Did you think that High Performance Computing was boring? Well, think again: we spent most of our time last week on a videogame :-) At our last HPC Lab we had CCP Games, maker (and hoster) of Eve-Online (http://www.eve-online.com/), a massive multi-player online game set in a fictional but extremely realistic universe. CCP has more than 200,000 subscribers, of which 35,000 play online at the same time. So, why would they be interested in HPC?
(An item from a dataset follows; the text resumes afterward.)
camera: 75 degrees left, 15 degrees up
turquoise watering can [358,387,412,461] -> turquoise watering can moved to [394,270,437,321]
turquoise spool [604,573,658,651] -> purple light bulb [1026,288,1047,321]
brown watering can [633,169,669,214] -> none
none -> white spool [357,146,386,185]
Specifically, they were interested in MPI as a mechanism to bootstrap their cluster communication layer and of course to pass messages among nodes. Today, each node of their home-grown cluster handles a subset of the game universe and all the players in that subset. As players move or interact from system to system, messages are sent to coordinate amongst processes running on different nodes. All the communication layer and the scheduling of processes has been written in house. This represents a considerable amount of complex code that needs regular maintenance and is not part of CCP’s core business. By using our scheduler and MPI, they will be able to eliminate gradually that portion of code, thus gaining in reliability and manageability.
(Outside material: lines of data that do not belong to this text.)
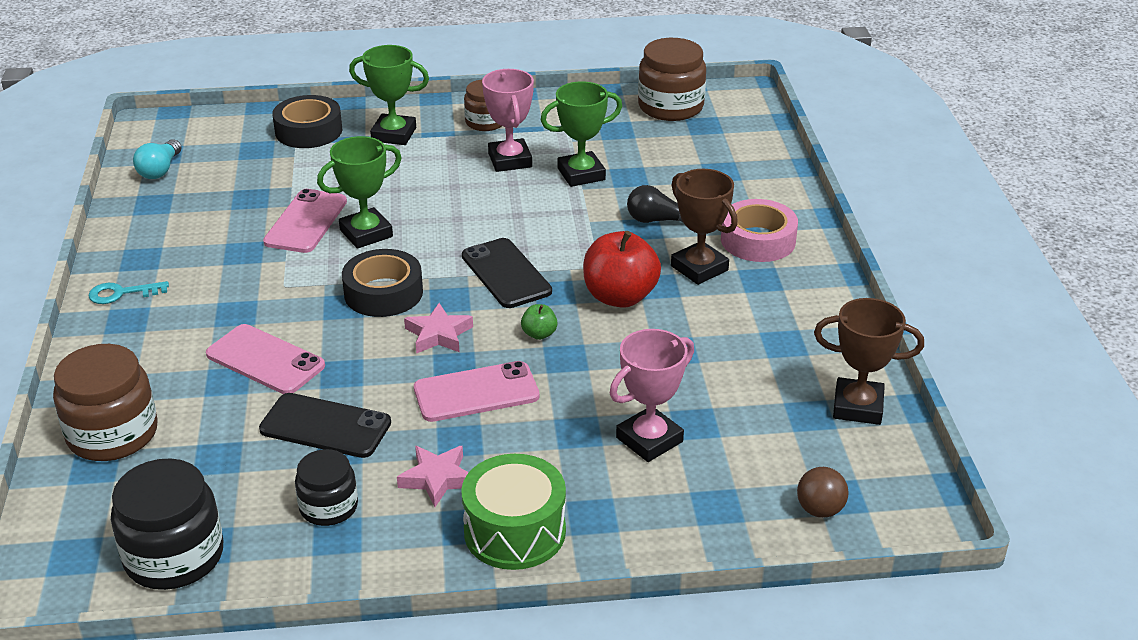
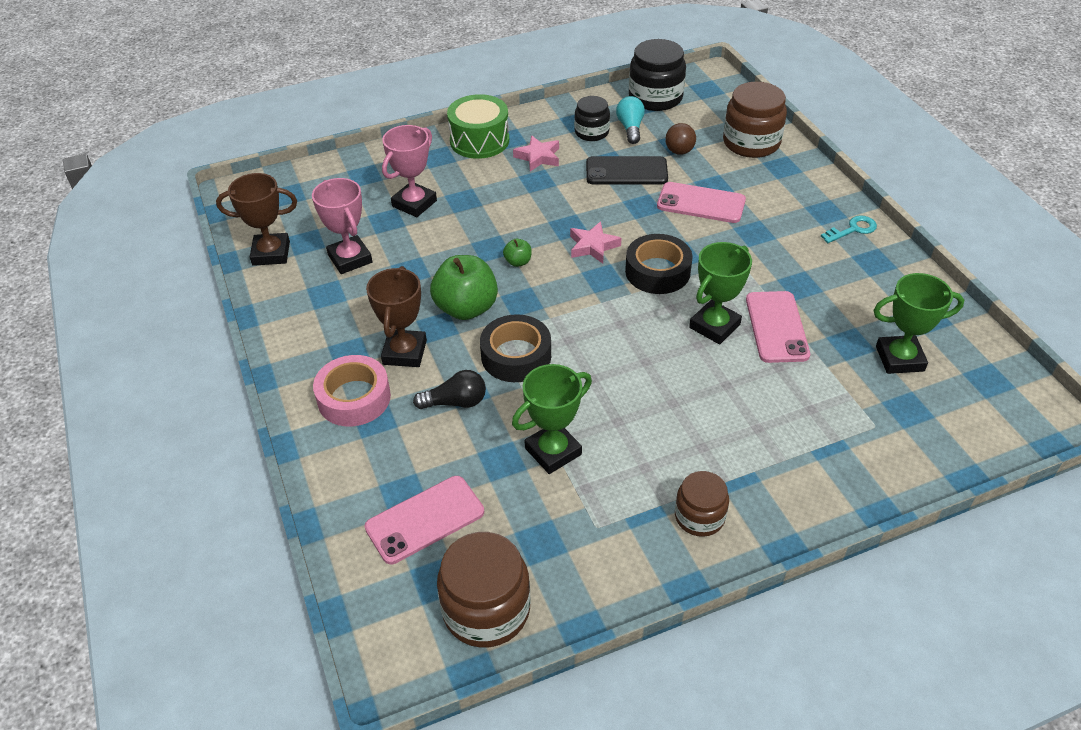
camera: 165 degrees right, 10 degrees up
turquoise light bulb [133,139,182,179] -> turquoise light bulb moved to [616,96,645,144]
black tape [272,95,342,148] -> black tape moved to [480,314,551,382]
green trophy [349,45,429,145] -> green trophy moved to [873,273,964,374]
pink phone [414,361,540,422] -> pink phone moved to [364,476,484,564]
black phone [462,238,552,308] -> none
pink trophy [482,69,534,172] -> pink trophy moved to [312,178,372,274]
red apple [583,231,661,308] -> green apple [430,255,498,320]
brown trophy [671,169,738,285] -> brown trophy turned 60 degrees clockwise [366,266,427,367]
brown ball [797,467,849,518] -> brown ball moved to [665,123,696,155]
Is it all that simple? Not really. Between each maintenance interval, the cluster is basically running one long, large job. MPI today is not really designed for such scenarios. MPI error handling is minimal and the loss of one process on one node may cause the termination of the whole job. Fault-tolerant MPI is in the works, but it will take some time for it to be part of the standard specification. In the meanwhile, CCP can work around this problem by using MPI as a way to bootstrap and set up communications channels for its cluster nodes. Once that job is finished, the nodes can keep talking over standard sockets. Anyway, this prompts me to do some more research in the fault-tolerant MPI field. I'll keep you posted.